Guest Author
Not able to create a dedicated Chief Information Security Officer or cybersecurity team in your environment? Or are you uncertain about whether such an investment would yield the desired programmatic risk-mitigation results? It didn’t make sense in our context to prioritize creation of a CISO or new dedicated information security roles. We have taken an alternative path at Bryn Mawr College to prioritizing information security at the institutional level and to designing and developing a holistic campus program with a strong sense of shared ownership across constituent groups.
This do-it-yourself (DIY) guide explains how you can put the key elements of a robust program in place with or without a dedicated security officer or team, leveraging all relevant existing members of your IT organization and the full “village” of your institution.
Bryn Mawr College, like every organization with systems and data connected to the internet, is vulnerable to data breaches. The college has a robust information security program to mitigate against the risks of continuous breach attempts and of accidental data exposure. We articulate that program as a set of elements that represent our required due diligence, areas of excellence in our current practice, and additional measures the institution intends to implement as the standards for information security are evolving.
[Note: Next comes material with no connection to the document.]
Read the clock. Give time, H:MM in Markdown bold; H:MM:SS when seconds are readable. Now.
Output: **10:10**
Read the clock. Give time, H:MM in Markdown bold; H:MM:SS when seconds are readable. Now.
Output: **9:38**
The first tool in the DIY guide is to learn what standards are currently relevant to your institution. We do this in two ways. We look at formal standards and have adopted the NIST framework as our primary reference point, while also studying UK guidelines and other security and privacy laws and developments in the EU as part of informing ourselves about the national and international terrain. We connect informally with colleagues who have established strong models, both in terms of holistic information security programs, and when we’re seeking templates, we can adapt for particular components of our own program.
The second tool is the concept that risk mitigation in the cybersecurity realm requires “the whole village.” It’s relatively simple to mitigate against attacks on our networks and our systems. It’s a more significant quest to reduce the risk brought by every individual with credentials and access to data in our systems, and, of course, the people are the most frequent vector for breaches. Cyber criminals focus efforts on leveraging computing resources to find vulnerabilities in firewalls and databases, but the easiest target for bad actors is the social engineering that causes well-meaning citizens of our communities to give away their credentials and the keys to our data kingdoms.
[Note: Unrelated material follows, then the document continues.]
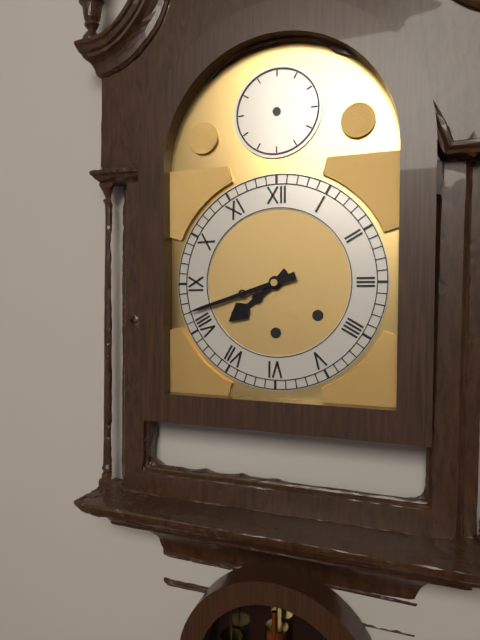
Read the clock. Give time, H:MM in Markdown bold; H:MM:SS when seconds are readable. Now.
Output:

For this reason, we focused early at Bryn Mawr on education for all, accountability for all, and working together to learn the terrain and to enact best practices. We invested significantly in information security education as a regular program for all members of the community, as well as more focused training for those who steward particular kinds of data. We also invested in education to enhance awareness and practice across campus, such as PCI compliance for those involved with e-commerce, FERPA and HIPAA training, financial aid requirements, and GDPR awareness and protocols. We also created a College Data Handling Policy to articulate expectations for the responsibilities that we all hold for educating ourselves and stewarding institutional data across classifications with appropriate care.
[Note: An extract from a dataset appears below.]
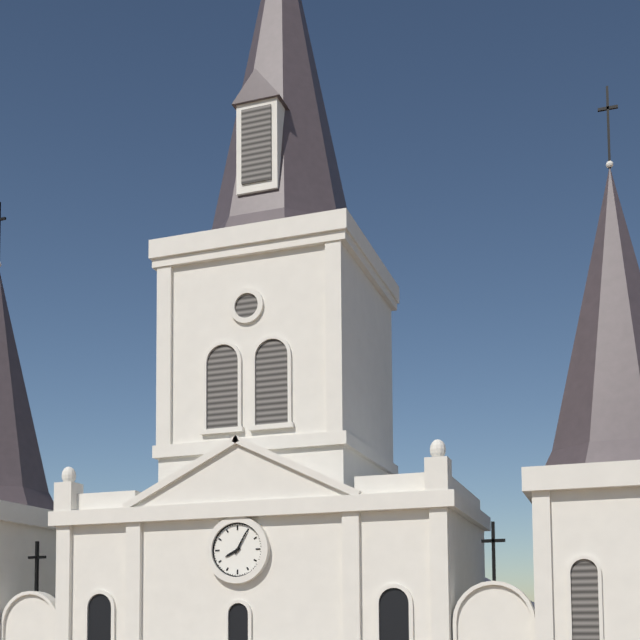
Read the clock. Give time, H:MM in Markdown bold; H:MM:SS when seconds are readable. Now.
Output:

In 2014, I convened a group of representatives from across academic and administrative areas of the institution to form our Information Stewardship Council (ISC), a group that is always co-chaired by a colleague from another area of the institution to signify that information stewardship is not just an IT issue; it’s an issue for all of us, campus-wide. This ISC is endorsed by our institution’s president because information security is an institutional priority. Senior leaders from across the institution are ex officio members of the ISC, and they identify ISC representatives from their divisions who have key roles in data stewardship. We pointedly charged this group to focus on information stewardship broadly for the institution—not only information privacy and security, but also stewardship of our critically important digital assets, which range from unique special collections and archives assets to research data produced at the institution. We think holistically about how to manage, protect, and ensure appropriate availability of this full set of institutional assets for which we’re collectively responsible.
The local institutional village doesn’t stand alone. For our technical teams, we connected with REN-ISAC to ensure early awareness of new threats and developments in this space. We learn from what others are doing via EDUCAUSE and share best practices in smaller higher education IT networks. We talk regularly with trusted peers to share experiences and to figure out appropriate models for implementing particular policies, technological measures, and processes.
Below are key components of our information security program that we continuously review and update as part of due diligence.
As I continue to read about developments in the field and to learn about models that colleagues have built at other institutions, I continue to reflect on the relative merits of dedicated security resources as compared to the integrated “village-wide” model we have adopted thus far. Through engaging the full community from the start, we’ve developed a shared mindset among constituents that we each have responsibility and that we collectively learn the terrain and enhance our policies and practices in an ongoing way as a community. I’m not sure a CISO introduced into our institutional culture could have moved the community to this place of shared investment and responsibility. I hope this model resonates for other smaller institutions or for institutions of any size that are grappling with questions about how best to invest in this critical area.